In this presentation, we introduce a doping molecule that provides higher conductivity as well as improved ambient and thermal stability compared to typical molecular dopants—and does so across many prototypical conjugated polymers. We explain the mechanism behind this universal combination of high conductivity and stability using P3HT as a benchmark, supported by Gibbs free-energy simulations of the dopant–polymer system and experimental evidence from GIWAXS (nanostructure evolution) and UV–Vis spectroscopy (doping-state evolution over time). Power factors as high as 65 μW/(m·K2) for PDPP3T and 35 μW/(m·K2) for PBTTT are achieved, remaining as high as 40 μW/(m·K2) and 15 μW/(m·K2), respectively, after 25 days of storage in a glovebox.

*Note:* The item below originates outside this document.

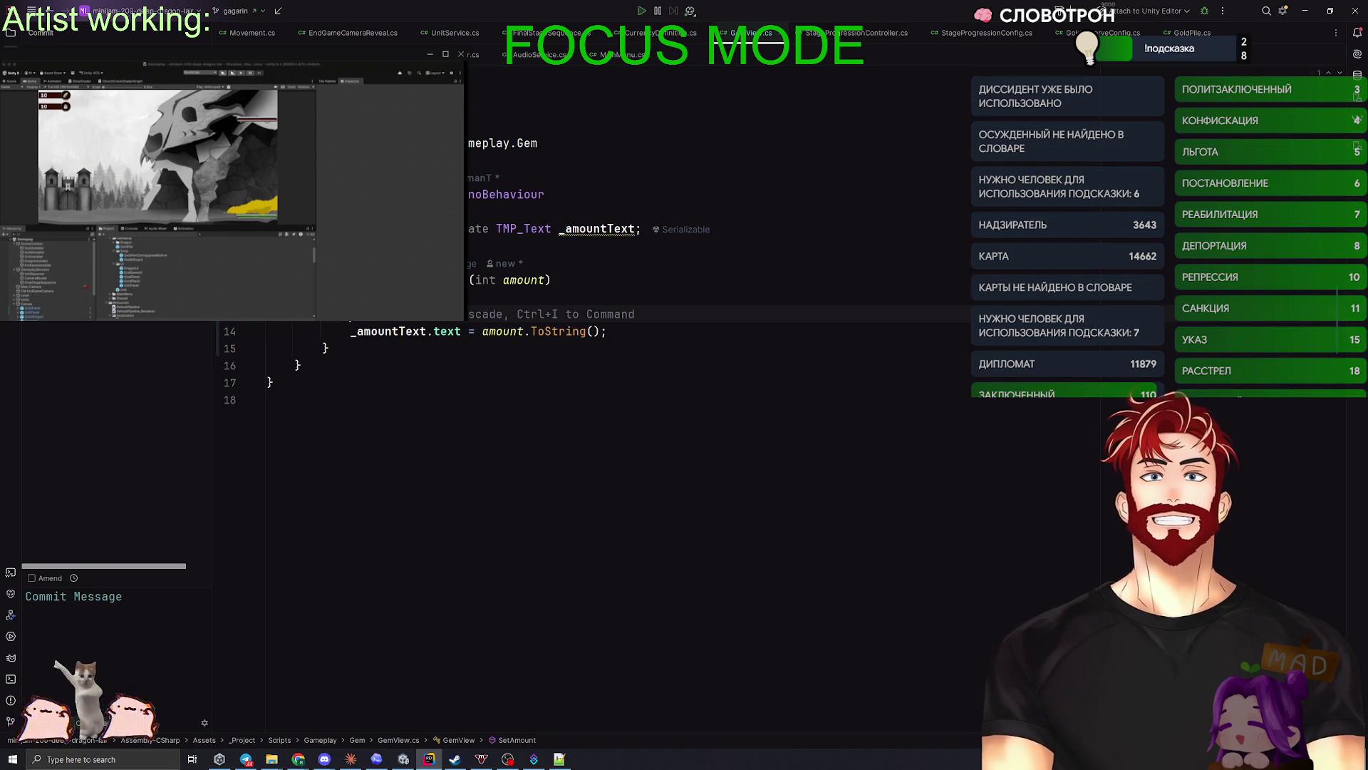
text(a)
key(Escape)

This represents an order-of-magnitude improvement in stability over state-of-the-art dopants, pointing toward the feasibility of using encapsulated, molecularly doped conjugated polymers in real thermoelectric applications.

The research was further supported by the European Research Council (ERC) under the European Union's Horizon 2020 research and innovation program: grant agreement 948922 – 3DALIGN. S.G. also acknowledges the support of KU Leuven internal funding for excellent research Interdisciplinary Network (ID-N/21/012).